Here’s
the heart of the big New York Times story on taxes:
Most
Americans in 2010 paid far less in total taxes — federal, state and local —
than they would have paid 30 years ago. According to an analysis by The New
York Times, the combination of all income taxes, sales taxes and property taxes
took a smaller share of their income than it took from households with the same
inflation-adjusted income in 1980.
Households
earning more than $200,000 benefited from the largest percentage declines in
total taxation as a share of income. Middle-income households benefited, too.
More than 85 percent of households with earnings above $25,000 paid less in
total taxes than comparable households in 1980.
Lower-income
households, however, saved little or nothing. Many pay no federal income taxes,
but they do pay a range of other levies, like federal payroll taxes, state
sales taxes and local property taxes. Only about half of taxpaying households
with incomes below $25,000 paid less in 2010.

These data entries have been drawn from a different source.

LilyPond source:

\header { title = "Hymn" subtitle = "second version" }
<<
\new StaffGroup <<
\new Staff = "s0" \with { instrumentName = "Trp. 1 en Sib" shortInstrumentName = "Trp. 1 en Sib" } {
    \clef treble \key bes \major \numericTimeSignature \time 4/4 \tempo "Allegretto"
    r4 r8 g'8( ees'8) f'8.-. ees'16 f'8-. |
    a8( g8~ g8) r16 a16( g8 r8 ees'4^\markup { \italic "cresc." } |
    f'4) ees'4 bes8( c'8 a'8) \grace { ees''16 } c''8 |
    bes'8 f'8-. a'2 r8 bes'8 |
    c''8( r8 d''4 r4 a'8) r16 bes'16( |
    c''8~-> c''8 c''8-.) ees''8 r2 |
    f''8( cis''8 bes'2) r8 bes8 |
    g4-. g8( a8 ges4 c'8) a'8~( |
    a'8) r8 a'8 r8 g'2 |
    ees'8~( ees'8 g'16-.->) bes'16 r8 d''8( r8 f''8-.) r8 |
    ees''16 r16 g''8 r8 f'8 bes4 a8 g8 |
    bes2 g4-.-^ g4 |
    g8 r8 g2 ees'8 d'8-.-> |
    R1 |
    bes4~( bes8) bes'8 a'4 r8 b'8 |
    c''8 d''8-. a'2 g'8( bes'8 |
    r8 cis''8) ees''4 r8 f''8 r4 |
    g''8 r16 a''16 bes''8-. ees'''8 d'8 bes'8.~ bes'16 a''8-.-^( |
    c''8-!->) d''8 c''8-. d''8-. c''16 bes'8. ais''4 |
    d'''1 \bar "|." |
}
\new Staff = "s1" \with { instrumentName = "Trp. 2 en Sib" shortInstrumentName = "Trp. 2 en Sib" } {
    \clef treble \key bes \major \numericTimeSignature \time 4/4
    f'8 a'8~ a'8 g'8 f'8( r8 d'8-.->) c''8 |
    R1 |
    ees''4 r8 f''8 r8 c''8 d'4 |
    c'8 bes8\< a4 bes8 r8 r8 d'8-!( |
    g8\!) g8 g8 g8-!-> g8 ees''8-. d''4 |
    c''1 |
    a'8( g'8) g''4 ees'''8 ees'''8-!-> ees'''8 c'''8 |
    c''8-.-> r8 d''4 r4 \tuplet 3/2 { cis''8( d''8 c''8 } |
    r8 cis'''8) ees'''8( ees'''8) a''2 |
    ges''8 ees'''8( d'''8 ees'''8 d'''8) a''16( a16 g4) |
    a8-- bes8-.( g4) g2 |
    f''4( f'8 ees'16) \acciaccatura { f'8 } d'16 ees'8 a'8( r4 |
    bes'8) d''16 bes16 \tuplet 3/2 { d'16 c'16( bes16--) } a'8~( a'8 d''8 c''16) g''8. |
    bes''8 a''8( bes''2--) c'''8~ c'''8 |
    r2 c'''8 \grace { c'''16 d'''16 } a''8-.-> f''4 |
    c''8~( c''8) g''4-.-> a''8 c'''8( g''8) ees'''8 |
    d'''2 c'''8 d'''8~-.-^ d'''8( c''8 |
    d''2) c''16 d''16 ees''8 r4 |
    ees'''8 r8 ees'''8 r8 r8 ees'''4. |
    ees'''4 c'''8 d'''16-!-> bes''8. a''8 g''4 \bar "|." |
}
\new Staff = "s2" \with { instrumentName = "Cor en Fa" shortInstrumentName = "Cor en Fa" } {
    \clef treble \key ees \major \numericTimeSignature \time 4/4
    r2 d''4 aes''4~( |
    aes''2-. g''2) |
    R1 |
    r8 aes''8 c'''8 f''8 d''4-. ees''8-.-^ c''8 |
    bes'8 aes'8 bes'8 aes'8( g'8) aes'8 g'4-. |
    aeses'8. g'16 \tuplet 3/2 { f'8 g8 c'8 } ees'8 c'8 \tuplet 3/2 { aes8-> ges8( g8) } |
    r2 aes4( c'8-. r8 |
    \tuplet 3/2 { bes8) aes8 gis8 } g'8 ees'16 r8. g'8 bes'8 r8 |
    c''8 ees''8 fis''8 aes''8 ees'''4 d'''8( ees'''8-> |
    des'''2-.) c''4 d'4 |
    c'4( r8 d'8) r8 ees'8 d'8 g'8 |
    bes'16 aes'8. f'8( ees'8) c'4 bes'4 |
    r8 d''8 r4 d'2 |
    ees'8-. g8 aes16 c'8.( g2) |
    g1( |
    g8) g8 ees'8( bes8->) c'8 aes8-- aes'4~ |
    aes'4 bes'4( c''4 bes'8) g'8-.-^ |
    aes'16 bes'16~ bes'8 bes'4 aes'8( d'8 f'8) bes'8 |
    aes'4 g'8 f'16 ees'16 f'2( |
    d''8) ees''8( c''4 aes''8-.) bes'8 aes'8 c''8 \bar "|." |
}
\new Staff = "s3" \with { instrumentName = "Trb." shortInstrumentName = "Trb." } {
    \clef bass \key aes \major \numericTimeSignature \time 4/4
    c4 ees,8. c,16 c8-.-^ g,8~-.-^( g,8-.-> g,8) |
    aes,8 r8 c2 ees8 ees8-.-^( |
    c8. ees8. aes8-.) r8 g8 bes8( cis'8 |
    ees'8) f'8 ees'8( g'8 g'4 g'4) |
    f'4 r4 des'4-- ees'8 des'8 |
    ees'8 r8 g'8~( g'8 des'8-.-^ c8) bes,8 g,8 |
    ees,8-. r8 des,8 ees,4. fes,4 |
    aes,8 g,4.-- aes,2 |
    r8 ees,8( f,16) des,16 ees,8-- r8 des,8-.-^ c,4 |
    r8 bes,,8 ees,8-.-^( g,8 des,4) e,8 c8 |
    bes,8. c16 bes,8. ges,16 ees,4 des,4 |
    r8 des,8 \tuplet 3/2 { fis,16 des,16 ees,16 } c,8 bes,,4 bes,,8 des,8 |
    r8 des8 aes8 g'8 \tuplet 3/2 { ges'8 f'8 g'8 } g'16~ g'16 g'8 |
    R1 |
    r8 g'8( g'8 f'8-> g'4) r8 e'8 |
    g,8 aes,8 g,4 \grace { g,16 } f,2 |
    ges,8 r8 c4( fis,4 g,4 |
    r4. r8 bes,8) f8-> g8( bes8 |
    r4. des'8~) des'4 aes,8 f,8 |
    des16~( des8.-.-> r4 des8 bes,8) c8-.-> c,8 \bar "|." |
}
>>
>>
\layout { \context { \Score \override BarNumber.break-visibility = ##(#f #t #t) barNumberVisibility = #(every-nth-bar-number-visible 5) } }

1. Now some people, like Business Insider’s Henry Blodget and former White House economist Jared Bernstein,
thinks the data make the case for tax hikes. Maybe I’m crazy, but I think the
reduction in the tax burden — starting with the Reagan tax cuts — has been a
huge competitive advantage for the U.S. We should keep that edge. Check
out these numbers:
In 1981:
France’s per
capita GDP was 81% of U.S. per capita GDP.
Germany’s per
capita GDP was 83% of U.S. per capita GDP.
Italy’s per
capita GDP was 81% of U.S. per capita GDP.
Britain’s per
capita GDP was 69% of U.S. per capita GDP.
In 2010:
France’s per
capita GDP was 73% of U.S. per capita GDP (down 8 points).
Germany’s per
capita GDP was 81% of U.S. per capita GDP (down 2 points).
Italy’s per
capita GDP was 68% of U.S. per capita GDP (down 12 points).
Britain’s per
capita GDP was 76% of U.S. per capita GDP (up 7 points).
Old Europe rapidly caught up to American
wealth from 1960-1981. But in the two decades after that, the Great Closing
stopped or reversed as America got its policy house in order. Tax cuts. Deregulation. France, Germany, and Italy went backward v.
the much larger U.S. Britain, thanks to the Thatcher Revolution, eventually
shook off the 1970s. Anyway, rather giving away our tax advantage, we should
reform the tax code so that it is even more pro-growth and pro-family.
2. As the NYT put it, “Congress cut
federal taxation at every income level over the last 30 years.” But, liberals
keeping telling me that only the rich get tax cuts!
Anyway, here’s an
interesting statistic: Federal tax revenue as a share of GDP from 1954
through 1980 averaged 17.8%, while from 1981 through 2007, it averaged
18.1%.
Lower taxes, but more revenue. Hmmm….
3. The NYT does point out how payroll
taxes have risen, which especially affects middle-class households:
More evidence for the need to address tax relief to middle-income
families whether through an enlarged child credit that could be applied
to payroll taxes or reducing them on a per child basis.
4. Another bit: “Economists agree that taxes on business are passed
on to investors, reducing profits, and to workers, reducing wages.
Upper-income households bear the brunt of these taxes, and corporate tax
collections have fallen sharply.”
That is right. Taxes matter.
Funny, the NYT never mentioned this widely known economic fact when
Mitt Romney was attacked for saying “Corporations are people.”